Stored data entries
##########

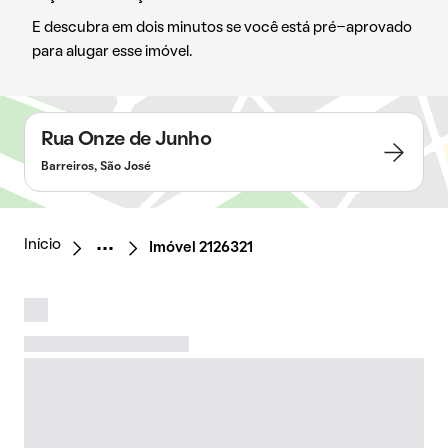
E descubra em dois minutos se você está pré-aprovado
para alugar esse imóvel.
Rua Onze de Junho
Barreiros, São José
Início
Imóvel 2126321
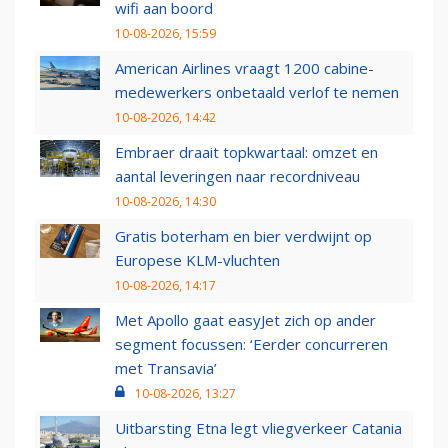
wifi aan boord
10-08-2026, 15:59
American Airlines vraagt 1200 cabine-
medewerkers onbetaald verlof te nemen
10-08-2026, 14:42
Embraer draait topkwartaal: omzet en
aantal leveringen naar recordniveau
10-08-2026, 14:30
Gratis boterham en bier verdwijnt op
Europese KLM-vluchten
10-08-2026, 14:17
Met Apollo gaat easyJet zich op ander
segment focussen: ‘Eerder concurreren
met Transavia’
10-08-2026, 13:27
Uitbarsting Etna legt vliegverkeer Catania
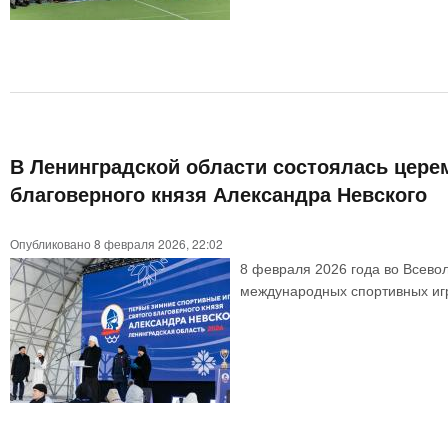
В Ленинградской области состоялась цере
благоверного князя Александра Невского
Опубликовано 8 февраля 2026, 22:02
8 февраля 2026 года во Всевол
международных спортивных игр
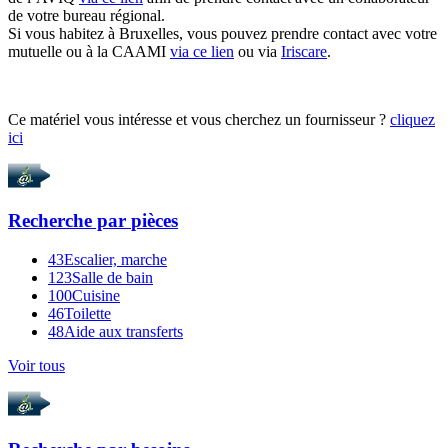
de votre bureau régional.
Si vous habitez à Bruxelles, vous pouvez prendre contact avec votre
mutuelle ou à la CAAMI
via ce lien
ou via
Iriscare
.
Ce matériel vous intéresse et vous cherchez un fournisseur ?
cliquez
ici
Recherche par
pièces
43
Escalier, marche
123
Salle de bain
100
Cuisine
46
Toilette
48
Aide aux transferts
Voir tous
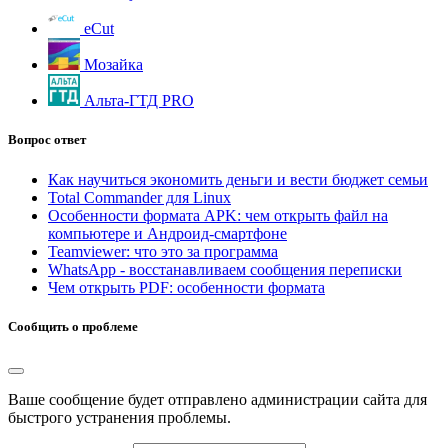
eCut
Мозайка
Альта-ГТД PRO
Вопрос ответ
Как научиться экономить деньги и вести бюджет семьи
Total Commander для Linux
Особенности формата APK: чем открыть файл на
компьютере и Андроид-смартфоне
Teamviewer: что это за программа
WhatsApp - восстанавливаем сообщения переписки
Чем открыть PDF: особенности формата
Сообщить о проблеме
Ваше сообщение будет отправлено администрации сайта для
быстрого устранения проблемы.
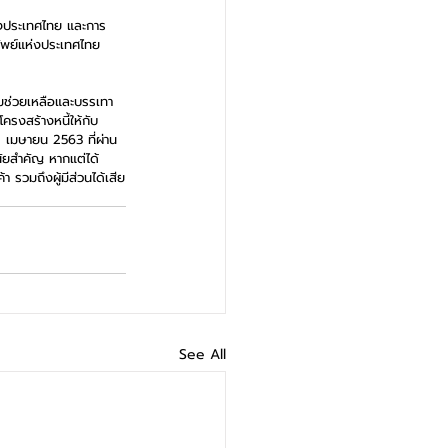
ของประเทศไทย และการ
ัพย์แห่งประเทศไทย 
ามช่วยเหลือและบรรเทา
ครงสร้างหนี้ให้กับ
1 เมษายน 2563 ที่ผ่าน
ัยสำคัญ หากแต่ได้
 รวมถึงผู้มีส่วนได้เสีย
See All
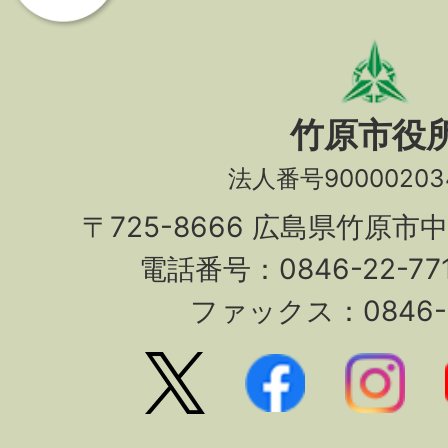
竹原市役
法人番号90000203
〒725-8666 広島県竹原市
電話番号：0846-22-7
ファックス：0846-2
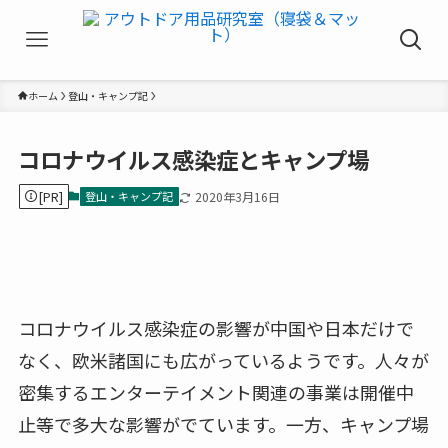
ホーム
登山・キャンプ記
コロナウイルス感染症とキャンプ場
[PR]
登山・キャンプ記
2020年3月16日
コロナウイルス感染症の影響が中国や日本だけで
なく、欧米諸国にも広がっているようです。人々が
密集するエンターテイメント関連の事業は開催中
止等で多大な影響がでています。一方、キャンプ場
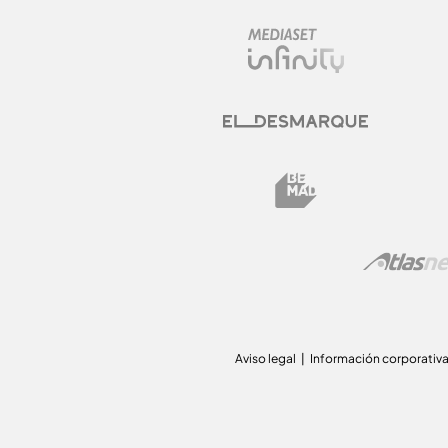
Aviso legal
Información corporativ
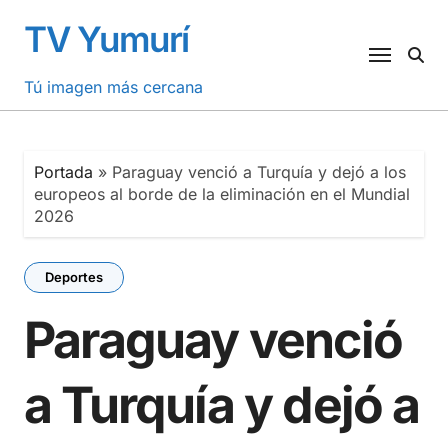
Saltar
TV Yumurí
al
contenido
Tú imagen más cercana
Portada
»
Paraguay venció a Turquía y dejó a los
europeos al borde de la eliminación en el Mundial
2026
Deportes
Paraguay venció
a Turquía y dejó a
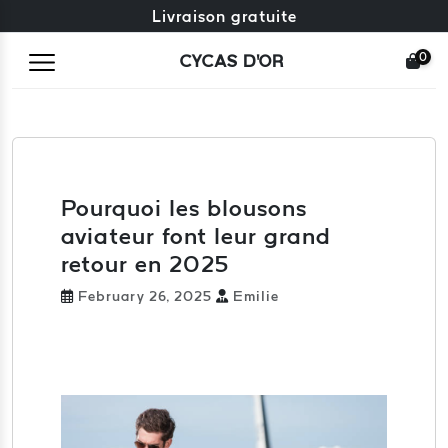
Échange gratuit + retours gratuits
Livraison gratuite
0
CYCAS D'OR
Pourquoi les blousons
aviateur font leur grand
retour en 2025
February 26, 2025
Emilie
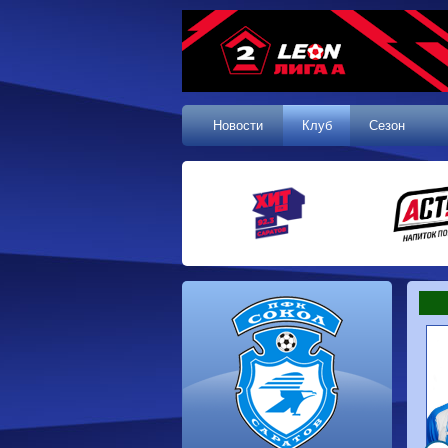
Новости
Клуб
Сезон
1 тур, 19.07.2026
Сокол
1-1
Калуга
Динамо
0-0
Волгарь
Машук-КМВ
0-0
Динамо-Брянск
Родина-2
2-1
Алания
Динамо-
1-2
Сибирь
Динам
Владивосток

##########

▶ **JOB**
An exact copy of every entry, without pictures, should be your output.

▶ **RESPONSE FOR THIS EXERCISE**
E descubra em dois minutos se você está pré-aprovado
para alugar esse imóvel.
Rua Onze de Junho
Barreiros, São José
Início
Imóvel 2126321
wifi aan boord
10-08-2026, 15:59
American Airlines vraagt 1200 cabine-
medewerkers onbetaald verlof te nemen
10-08-2026, 14:42
Embraer draait topkwartaal: omzet en
aantal leveringen naar recordniveau
10-08-2026, 14:30
Gratis boterham en bier verdwijnt op
Europese KLM-vluchten
10-08-2026, 14:17
Met Apollo gaat easyJet zich op ander
segment focussen: ‘Eerder concurreren
met Transavia’
10-08-2026, 13:27
Uitbarsting Etna legt vliegverkeer Catania
В Ленинградской области состоялась цере
благоверного князя Александра Невского
Опубликовано 8 февраля 2026, 22:02
8 февраля 2026 года во Всевол
международных спортивных игр
de votre bureau régional.
Si vous habitez à Bruxelles, vous pouvez prendre contact avec votre
mutuelle ou à la CAAMI
via ce lien
ou via
Iriscare
.
Ce matériel vous intéresse et vous cherchez un fournisseur ?
cliquez
ici
Recherche par
pièces
43
Escalier, marche
123
Salle de bain
100
Cuisine
46
Toilette
48
Aide aux transferts
Voir tous
eCut
Мозайка
Альта-ГТД PRO
Вопрос ответ
Как научиться экономить деньги и вести бюджет семьи
Total Commander для Linux
Особенности формата APK: чем открыть файл на
компьютере и Андроид-смартфоне
Teamviewer: что это за программа
WhatsApp - восстанавливаем сообщения переписки
Чем открыть PDF: особенности формата
Сообщить о проблеме
Ваше сообщение будет отправлено администрации сайта для
быстрого устранения проблемы.
ของประเทศไทย และการ
ัพย์แห่งประเทศไทย 
ามช่วยเหลือและบรรเทา
ครงสร้างหนี้ให้กับ
1 เมษายน 2563 ที่ผ่าน
ัยสำคัญ หากแต่ได้
 รวมถึงผู้มีส่วนได้เสีย
See All
竹原市役
法人番号90000203
〒725-8666 広島県竹原市
電話番号：0846-22-7
ファックス：0846-2
ホーム
登山・キャンプ記
コロナウイルス感染症とキャンプ場
[PR]
登山・キャンプ記
2020年3月16日
コロナウイルス感染症の影響が中国や日本だけで
なく、欧米諸国にも広がっているようです。人々が
密集するエンターテイメント関連の事業は開催中
止等で多大な影響がでています。一方、キャンプ場
Aviso legal
Información corporativ
Saltar
TV Yumurí
al
contenido
Tú imagen más cercana
Portada
»
Paraguay venció a Turquía y dejó a los
europeos al borde de la eliminación en el Mundial
2026
Deportes
Paraguay venció
a Turquía y dejó a
Échange gratuit + retours gratuits
Livraison gratuite
0
CYCAS D'OR
Pourquoi les blousons
aviateur font leur grand
retour en 2025
February 26, 2025
Emilie
Новости
Клуб
Сезон
1 тур, 19.07.2026
Сокол
1-1
Калуга
Динамо
0-0
Волгарь
Машук-КМВ
0-0
Динамо-Брянск
Родина-2
2-1
Алания
Динамо-
1-2
Сибирь
Динам
Владивосток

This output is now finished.